@tef I cannot stop thinking about this video from three months before the incident— breaking down two separate problems, requiring expensive recalls/repairs at the end of Max manufacturing, which the vlogger ascribes to Boeing spinning off parts of their operations to save money, then having quality problems because half of their manufacturing was now technically under a different company they're constantly struggling with. Check your anon post and sure enough… Spirit https://www.youtube.com/watch?v=SmJgweFmoxs&t=320s
@tef I am not a physical engineer but it's hard not to draw a line from a known incident where a minor but potentially dangerous systemic production issue is found and fixed at the last minute before ship and everyone breathes a sigh of relief, and then a separate minor but potentially dangerous systemic production issue causes a door to fall off an airplane in flight months later…

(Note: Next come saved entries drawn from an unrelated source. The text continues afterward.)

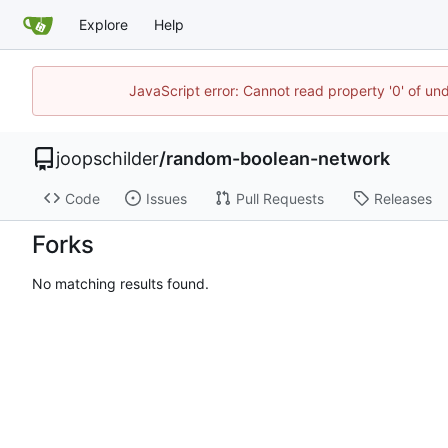
Explore
Help
JavaScript error: Cannot read property '0' of und
joopschilder
/
random-boolean-network
Code
Issues
Pull Requests
Releases
Forks
No matching results found.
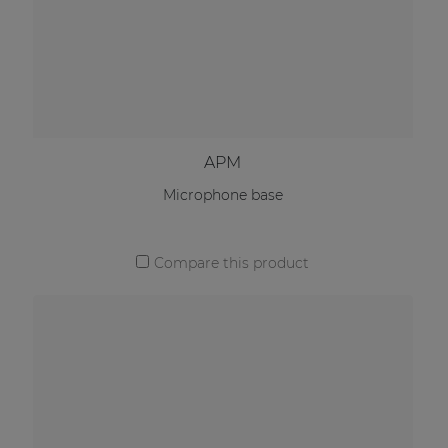
APM
Microphone base
Compare this product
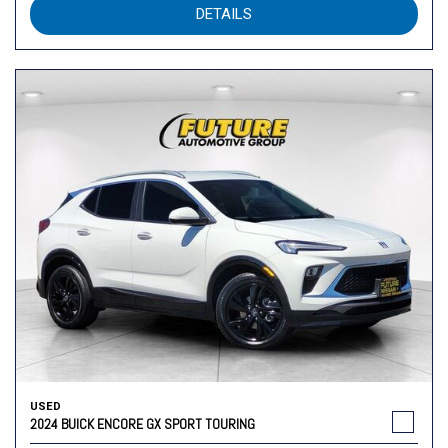
DETAILS
USED
2024 BUICK ENCORE GX SPORT TOURING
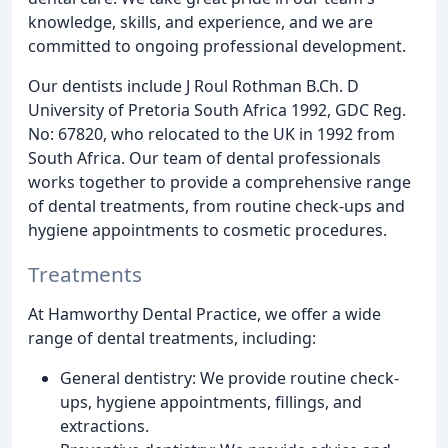
knowledge, skills, and experience, and we are
committed to ongoing professional development.
Our dentists include J Roul Rothman B.Ch. D
University of Pretoria South Africa 1992, GDC Reg.
No: 67820, who relocated to the UK in 1992 from
South Africa. Our team of dental professionals
works together to provide a comprehensive range
of dental treatments, from routine check-ups and
hygiene appointments to cosmetic procedures.
Treatments
At Hamworthy Dental Practice, we offer a wide
range of dental treatments, including:
General dentistry: We provide routine check-
ups, hygiene appointments, fillings, and
extractions.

@tef …and not think of the Challenger investigations, and descriptions of a culture where near misses kept happening and rather than this sounding an alarm over "we have a lot of near misses, we need to find and address the systemic problems causing this" it lead to a mindset more like "all of these near misses have turned out perfectly okay, so it turns out the process works well"
@tef McD-D learned better for a generation ater the DC-10 disaster; problem is, that was early 70s, so by the mid-90s the managers who remembered it had all left … and then the re-toxified McD-D merged with Boeing and essentially did a reverse management take-over.
@tef ask any urban South Floridian about the cycle of hurricane awareness (including both preparedness and compliance with building regulations). It's been 30ish years since Andrew, so we're due again.